A number of limitations to the present study should be addressed, such as the retrospective and single-center nature of our study and the median follow-up period of 24 months (range, 3–32 months), which may be insufficient to predict 5-year survival and recurrence; however, recurrence of HCC mostly occurs within 2 years after curative resection, at a rate of up to 62.4% to 77.8%. Also, the data presented here were based on a representative sample of patients who underwent hepatic resection for HCC and have been tested and validated in two large datasets. In addition, to the best of our knowledge, this study is the first to evaluate the association of inflammation-based scores and recurrence in resectable HCC. We believe that cross-validation in independent cohorts in a multicenter or possibly a prospective setting should be further explored in the future.

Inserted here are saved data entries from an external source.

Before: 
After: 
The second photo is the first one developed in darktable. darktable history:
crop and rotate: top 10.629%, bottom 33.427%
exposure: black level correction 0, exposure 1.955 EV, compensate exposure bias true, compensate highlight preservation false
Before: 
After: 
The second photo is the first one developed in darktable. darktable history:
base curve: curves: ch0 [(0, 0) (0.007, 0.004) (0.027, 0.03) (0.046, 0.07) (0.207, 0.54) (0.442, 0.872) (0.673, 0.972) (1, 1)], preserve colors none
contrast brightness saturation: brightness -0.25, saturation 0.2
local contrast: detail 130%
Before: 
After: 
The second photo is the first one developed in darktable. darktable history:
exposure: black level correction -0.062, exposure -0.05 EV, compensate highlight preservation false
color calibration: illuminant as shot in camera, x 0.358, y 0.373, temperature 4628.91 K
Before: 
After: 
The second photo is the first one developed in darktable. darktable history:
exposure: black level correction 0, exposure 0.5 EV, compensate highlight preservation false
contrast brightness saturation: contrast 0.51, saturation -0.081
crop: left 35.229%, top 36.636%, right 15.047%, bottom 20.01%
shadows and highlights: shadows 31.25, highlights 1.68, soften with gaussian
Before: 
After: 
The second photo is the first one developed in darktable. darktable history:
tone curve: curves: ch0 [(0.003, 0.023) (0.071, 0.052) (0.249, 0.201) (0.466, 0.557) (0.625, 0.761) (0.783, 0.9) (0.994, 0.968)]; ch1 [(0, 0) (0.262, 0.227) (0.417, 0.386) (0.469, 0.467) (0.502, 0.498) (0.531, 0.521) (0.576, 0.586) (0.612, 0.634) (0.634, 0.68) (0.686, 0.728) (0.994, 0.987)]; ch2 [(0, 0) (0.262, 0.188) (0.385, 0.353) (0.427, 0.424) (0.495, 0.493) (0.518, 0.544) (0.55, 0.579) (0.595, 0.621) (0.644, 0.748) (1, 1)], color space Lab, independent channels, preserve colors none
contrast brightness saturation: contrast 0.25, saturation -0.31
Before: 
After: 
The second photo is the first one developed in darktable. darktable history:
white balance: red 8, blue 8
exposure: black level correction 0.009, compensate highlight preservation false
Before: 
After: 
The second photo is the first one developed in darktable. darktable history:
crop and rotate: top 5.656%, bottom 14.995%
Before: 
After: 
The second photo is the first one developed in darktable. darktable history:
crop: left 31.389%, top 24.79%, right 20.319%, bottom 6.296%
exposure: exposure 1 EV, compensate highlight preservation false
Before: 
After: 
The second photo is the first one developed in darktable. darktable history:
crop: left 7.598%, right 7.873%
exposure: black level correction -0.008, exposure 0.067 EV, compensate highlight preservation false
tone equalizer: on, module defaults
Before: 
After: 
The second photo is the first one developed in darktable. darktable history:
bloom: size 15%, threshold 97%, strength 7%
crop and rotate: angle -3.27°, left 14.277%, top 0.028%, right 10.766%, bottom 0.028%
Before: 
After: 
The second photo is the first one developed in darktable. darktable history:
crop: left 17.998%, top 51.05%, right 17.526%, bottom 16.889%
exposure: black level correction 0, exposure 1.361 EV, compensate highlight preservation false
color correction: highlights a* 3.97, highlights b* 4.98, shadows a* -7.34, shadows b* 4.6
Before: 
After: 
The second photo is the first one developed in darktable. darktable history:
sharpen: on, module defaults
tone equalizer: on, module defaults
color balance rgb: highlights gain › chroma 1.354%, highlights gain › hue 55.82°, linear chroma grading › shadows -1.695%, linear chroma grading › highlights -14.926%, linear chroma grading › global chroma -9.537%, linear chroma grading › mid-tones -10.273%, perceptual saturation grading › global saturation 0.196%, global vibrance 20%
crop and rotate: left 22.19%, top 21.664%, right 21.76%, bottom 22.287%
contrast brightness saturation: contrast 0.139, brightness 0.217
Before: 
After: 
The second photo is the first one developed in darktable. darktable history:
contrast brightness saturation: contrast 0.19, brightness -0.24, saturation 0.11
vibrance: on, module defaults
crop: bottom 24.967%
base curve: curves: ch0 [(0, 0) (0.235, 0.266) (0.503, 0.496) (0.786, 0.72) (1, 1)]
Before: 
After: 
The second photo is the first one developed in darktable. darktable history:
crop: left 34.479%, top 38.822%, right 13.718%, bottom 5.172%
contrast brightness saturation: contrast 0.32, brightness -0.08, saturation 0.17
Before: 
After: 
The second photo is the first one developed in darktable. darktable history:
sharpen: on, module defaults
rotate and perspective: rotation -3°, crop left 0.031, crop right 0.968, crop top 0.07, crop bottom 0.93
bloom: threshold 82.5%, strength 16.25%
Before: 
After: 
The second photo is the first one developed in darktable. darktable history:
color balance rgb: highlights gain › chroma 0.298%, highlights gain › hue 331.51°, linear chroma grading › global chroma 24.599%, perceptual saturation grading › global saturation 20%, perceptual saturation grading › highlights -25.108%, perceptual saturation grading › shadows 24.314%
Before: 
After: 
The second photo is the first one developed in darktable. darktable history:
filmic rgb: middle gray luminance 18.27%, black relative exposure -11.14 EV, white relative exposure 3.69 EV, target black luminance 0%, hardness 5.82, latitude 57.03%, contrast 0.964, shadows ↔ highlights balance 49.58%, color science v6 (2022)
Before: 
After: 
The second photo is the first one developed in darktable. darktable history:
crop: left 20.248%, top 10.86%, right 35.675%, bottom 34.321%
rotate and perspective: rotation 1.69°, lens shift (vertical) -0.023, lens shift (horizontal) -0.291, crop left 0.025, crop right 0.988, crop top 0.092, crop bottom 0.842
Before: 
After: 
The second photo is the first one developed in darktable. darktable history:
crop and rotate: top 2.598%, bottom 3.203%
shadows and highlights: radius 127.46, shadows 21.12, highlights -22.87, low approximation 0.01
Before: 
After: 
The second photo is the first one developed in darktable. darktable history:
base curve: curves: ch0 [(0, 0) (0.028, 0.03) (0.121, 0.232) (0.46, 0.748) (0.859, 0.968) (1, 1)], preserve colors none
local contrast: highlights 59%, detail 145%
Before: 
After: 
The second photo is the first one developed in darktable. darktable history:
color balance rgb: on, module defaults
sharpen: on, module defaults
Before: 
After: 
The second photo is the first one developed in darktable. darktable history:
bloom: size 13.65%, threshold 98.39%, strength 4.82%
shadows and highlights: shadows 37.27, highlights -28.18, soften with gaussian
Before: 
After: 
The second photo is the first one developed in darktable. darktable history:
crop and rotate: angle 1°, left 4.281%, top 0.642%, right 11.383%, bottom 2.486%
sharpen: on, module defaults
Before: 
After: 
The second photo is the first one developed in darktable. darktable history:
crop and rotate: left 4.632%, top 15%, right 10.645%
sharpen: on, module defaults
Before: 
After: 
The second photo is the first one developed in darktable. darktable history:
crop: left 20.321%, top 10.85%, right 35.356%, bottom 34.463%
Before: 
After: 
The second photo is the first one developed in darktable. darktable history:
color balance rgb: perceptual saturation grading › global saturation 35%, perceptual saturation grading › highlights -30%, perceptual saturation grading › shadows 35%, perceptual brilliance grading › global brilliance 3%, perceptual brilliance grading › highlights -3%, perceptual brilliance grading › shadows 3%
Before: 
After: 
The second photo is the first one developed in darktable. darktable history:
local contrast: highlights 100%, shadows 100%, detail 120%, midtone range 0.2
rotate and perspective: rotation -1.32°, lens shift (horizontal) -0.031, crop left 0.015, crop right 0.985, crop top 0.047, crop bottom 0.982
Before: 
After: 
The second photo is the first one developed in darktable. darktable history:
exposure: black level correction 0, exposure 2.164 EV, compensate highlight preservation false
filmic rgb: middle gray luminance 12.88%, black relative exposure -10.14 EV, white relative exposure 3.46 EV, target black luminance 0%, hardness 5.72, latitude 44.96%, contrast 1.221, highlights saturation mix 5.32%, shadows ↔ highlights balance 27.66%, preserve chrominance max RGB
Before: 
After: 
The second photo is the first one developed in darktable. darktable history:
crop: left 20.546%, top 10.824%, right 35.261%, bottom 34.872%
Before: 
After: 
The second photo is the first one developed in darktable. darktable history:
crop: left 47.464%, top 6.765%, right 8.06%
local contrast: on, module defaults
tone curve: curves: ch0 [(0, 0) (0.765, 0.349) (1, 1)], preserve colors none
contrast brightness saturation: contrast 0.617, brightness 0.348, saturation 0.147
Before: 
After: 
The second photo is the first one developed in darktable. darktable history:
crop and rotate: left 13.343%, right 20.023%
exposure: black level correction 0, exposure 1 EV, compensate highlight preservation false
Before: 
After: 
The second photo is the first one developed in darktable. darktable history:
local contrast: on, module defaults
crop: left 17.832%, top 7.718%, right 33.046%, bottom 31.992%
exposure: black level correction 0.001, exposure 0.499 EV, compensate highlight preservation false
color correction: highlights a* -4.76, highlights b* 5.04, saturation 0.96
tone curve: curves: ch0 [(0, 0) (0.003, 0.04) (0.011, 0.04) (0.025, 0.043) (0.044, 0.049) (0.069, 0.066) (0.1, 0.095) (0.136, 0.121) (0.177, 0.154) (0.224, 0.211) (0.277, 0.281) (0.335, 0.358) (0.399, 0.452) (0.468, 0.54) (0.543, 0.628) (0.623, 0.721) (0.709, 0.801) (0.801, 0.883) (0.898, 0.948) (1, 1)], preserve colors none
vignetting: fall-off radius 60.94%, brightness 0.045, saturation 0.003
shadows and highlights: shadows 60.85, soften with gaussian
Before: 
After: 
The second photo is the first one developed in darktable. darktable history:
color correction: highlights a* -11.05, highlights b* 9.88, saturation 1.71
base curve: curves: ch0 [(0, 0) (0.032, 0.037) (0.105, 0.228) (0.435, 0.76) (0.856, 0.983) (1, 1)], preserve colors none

In conclusion, the results of the present study suggest that the mGPS, an inflammation-based prognostic score, is an independent prognostic marker for poor prognosis in patients with HCC undergoing hepatectomy and is superior to other inflammation-based prognostic scores. In addition, the mGPS is simple to construct from laboratory measurements that are routinely assessed in patients before treatment. Therefore, these findings highlight a potential role for the mGPS in predicting prognosis in patients with HCC.